Faculty members presenting will include Steven Bleicher, professor of visual arts; Louis Keiner, associate professor of physics; Megan McIlreavy, associate professor of psychology, and Renée Smith, professor of philosophy.

"Most of us could not imagine life without color," says series coordinator Julinna Oxley. "At the same time, very few of us stop to think what color and color experience are. Is color a real aspect of the world, or is it really just a property of experience?"

Bleicher will explain why color is the most important of all of the elements of art and design. He will illustrate how color affects our product selection and show examples of the ways that artists and designers use color both to convey and arouse emotion in their works.

Keiner will explain the physical processes that allow us to see color. He will follow the path of a light wave as it interacts with an object in the environment and then travels to our eye. He will then explain the interaction of that light wave with the color cones in our eye, and explain how this produces in the brain the sensation of color.

McIlreavy will discuss the origins of human vision and the perception of color from a developmental perspective.

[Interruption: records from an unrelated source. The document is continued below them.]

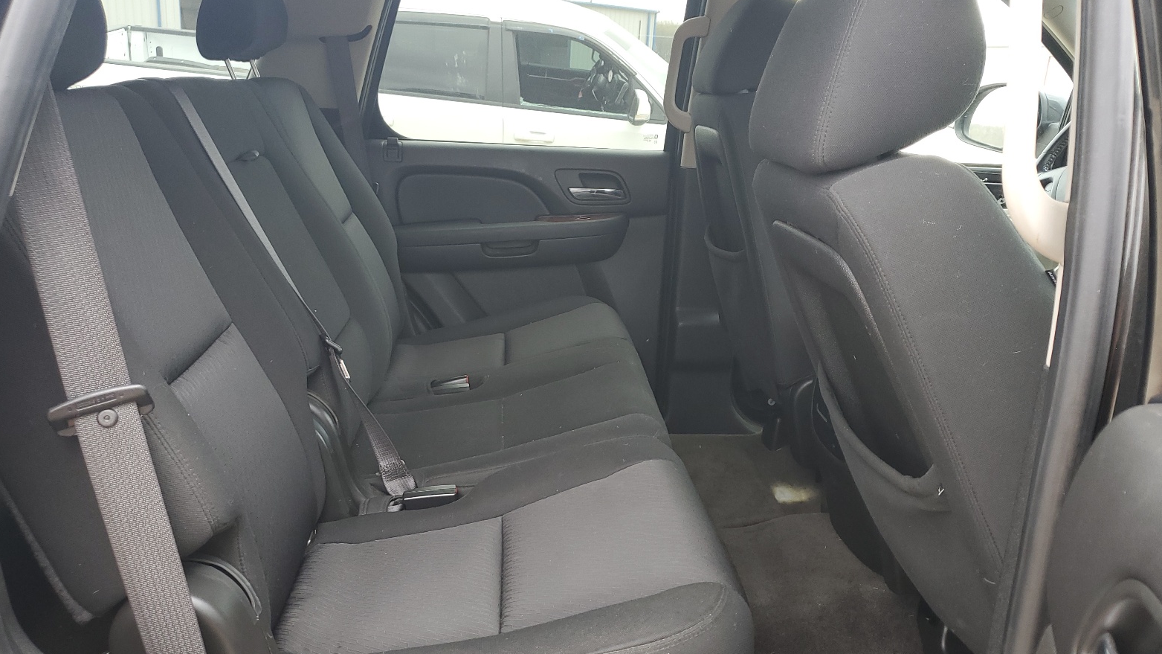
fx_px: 893
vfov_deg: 40.1
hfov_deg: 66.1
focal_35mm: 29
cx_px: 574
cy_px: 359
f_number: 1.5
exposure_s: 1/120
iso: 55
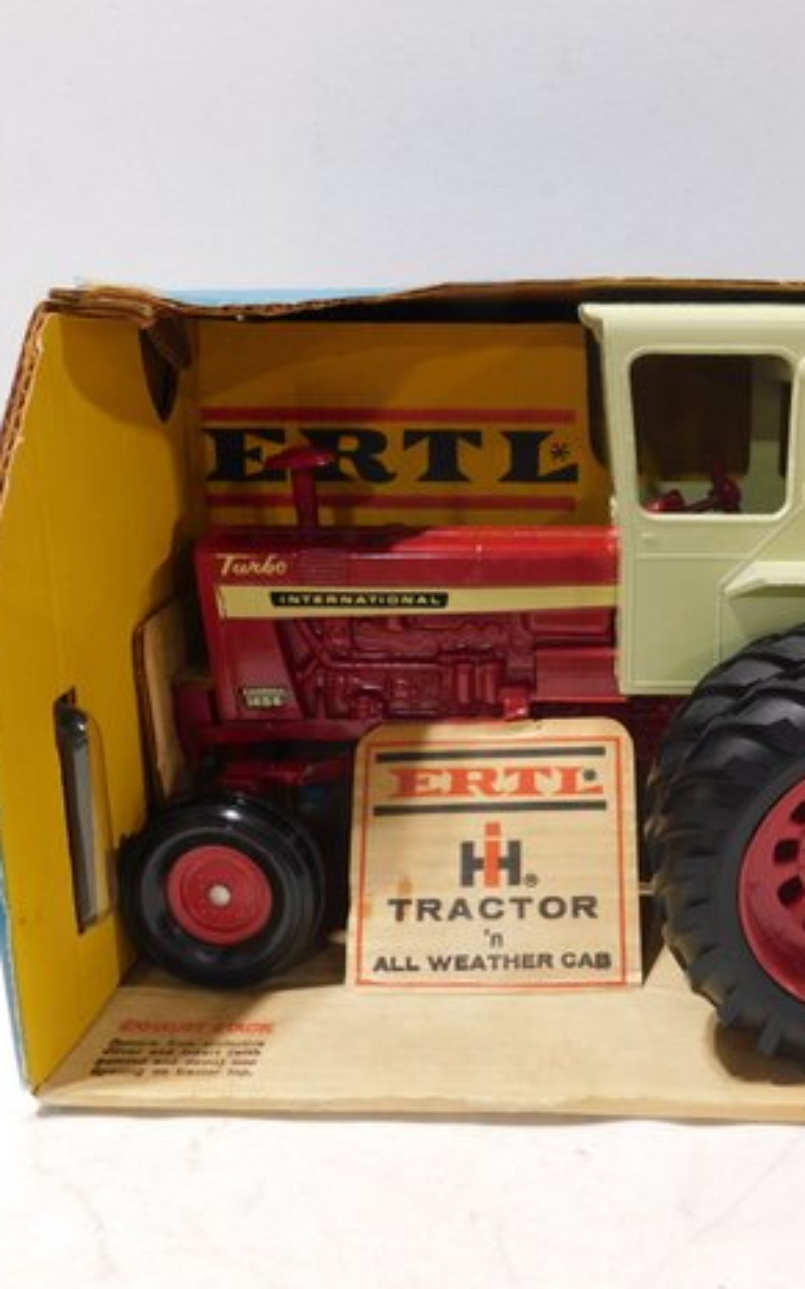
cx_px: 568
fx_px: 1159
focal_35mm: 33
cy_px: 643
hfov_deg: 37.7
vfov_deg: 58.2
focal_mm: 4
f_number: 3
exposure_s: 1/30
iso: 200
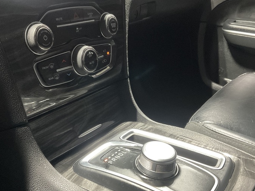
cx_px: 122
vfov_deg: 35.0
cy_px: 111
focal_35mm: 41
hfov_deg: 45.8
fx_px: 302
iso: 320
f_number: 1.8
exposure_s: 1/30
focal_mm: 3
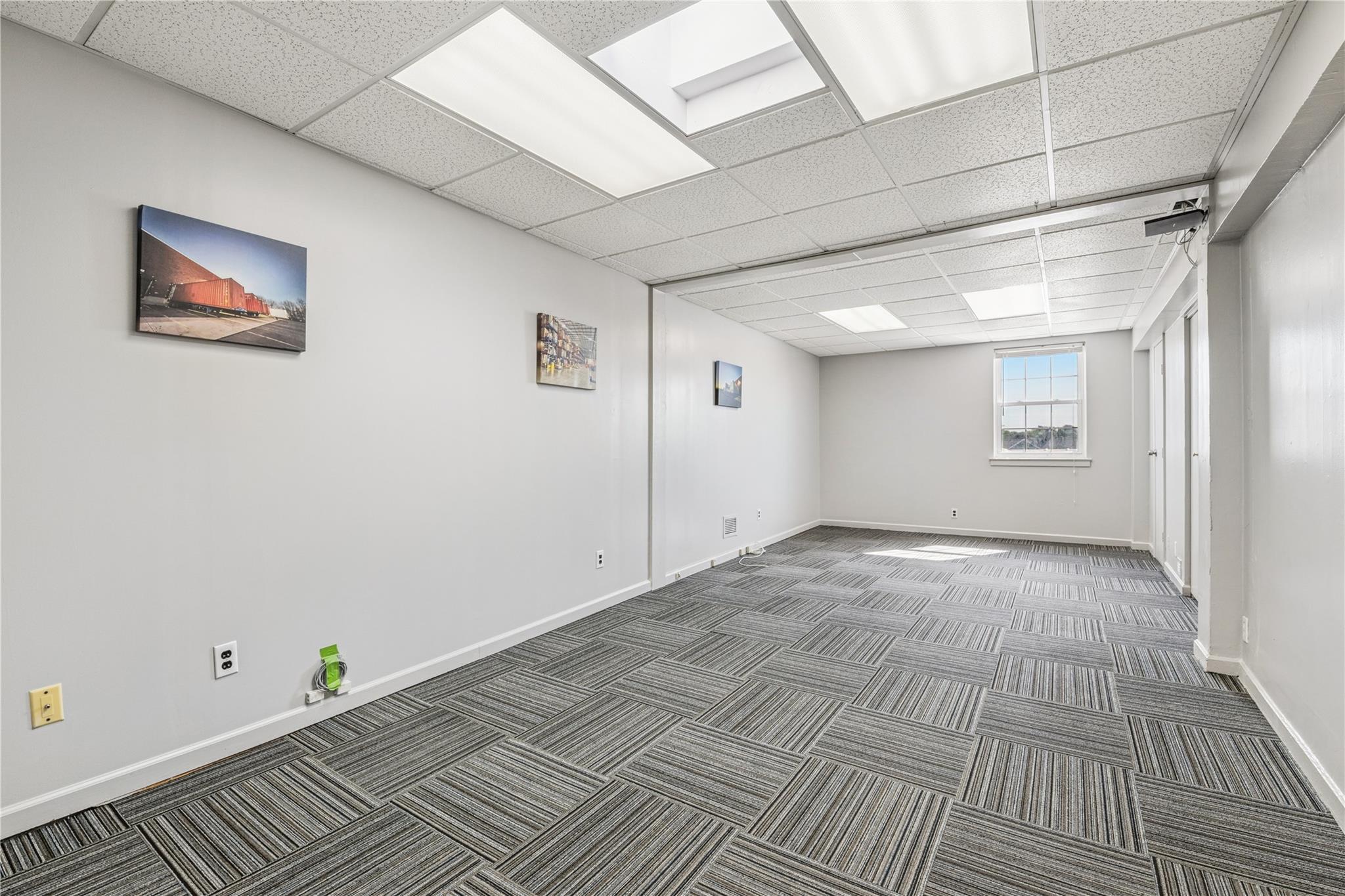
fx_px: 560
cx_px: 672
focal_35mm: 15
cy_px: 448
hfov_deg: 100.4
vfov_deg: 77.3
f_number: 14
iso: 640
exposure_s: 1/40
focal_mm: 15
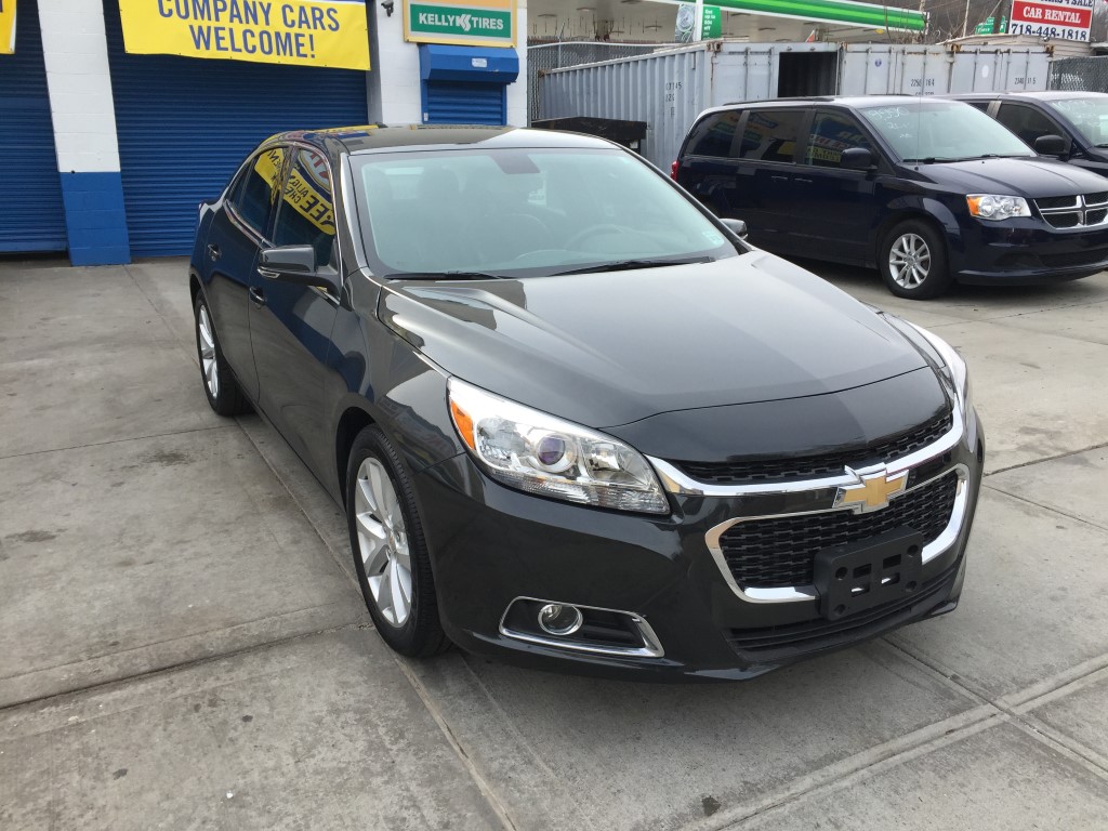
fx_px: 928
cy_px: 416
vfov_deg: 48.2
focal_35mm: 29
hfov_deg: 61.7
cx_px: 554
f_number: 2.2
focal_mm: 4.15
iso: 32
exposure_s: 1/824
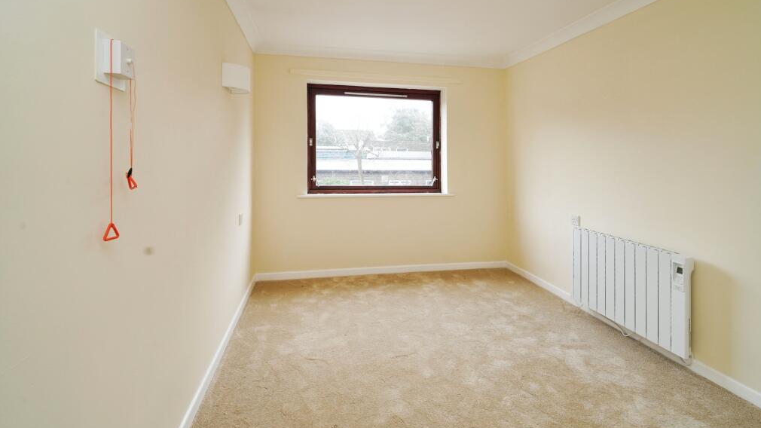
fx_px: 343
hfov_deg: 95.9
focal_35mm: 17
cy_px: 187
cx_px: 385
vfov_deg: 63.7
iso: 400
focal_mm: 16
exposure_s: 1/20
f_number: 7.1
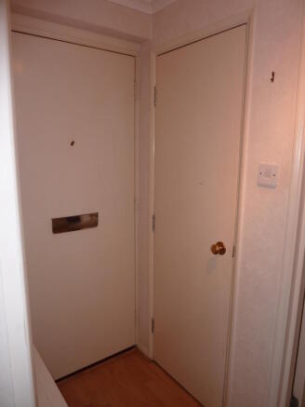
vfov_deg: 69.4
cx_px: 152
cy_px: 204
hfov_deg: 54.9
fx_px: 294
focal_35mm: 25
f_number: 3.3
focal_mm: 4.1
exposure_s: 1/30
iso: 100
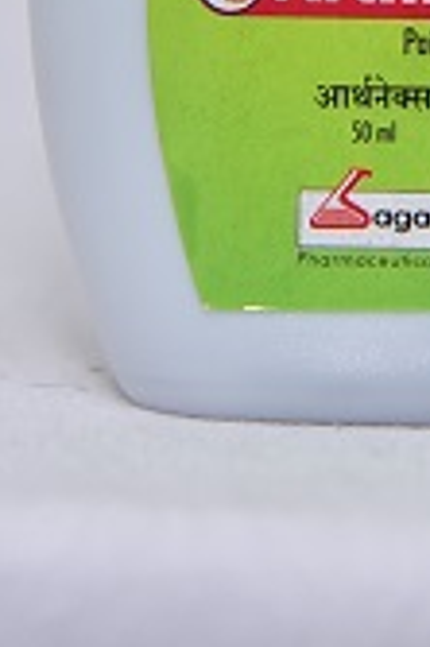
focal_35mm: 378
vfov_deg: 5.4
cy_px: -337
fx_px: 6786
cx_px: 422
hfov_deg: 3.6
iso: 1600
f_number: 5
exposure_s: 1/160
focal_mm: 120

She will focus on methodologies for understanding infants' color perception and how (and perhaps why) it changes during the first few months after birth. While newborns are not color blind, they do not see colors well, yet this ability develops rapidly in infancy.

Smith will raise questions about the nature of color that result from the conflict between how we experience the world and how science describes it. The problem of color brings together several areas of philosophy -- metaphysics, epistemology and philosophy of mind -- and leads us to examine the relationship between mind and world. Exploring questions about the nature of color shows how science and philosophy complement each other to enrich our understanding of the world in which we live.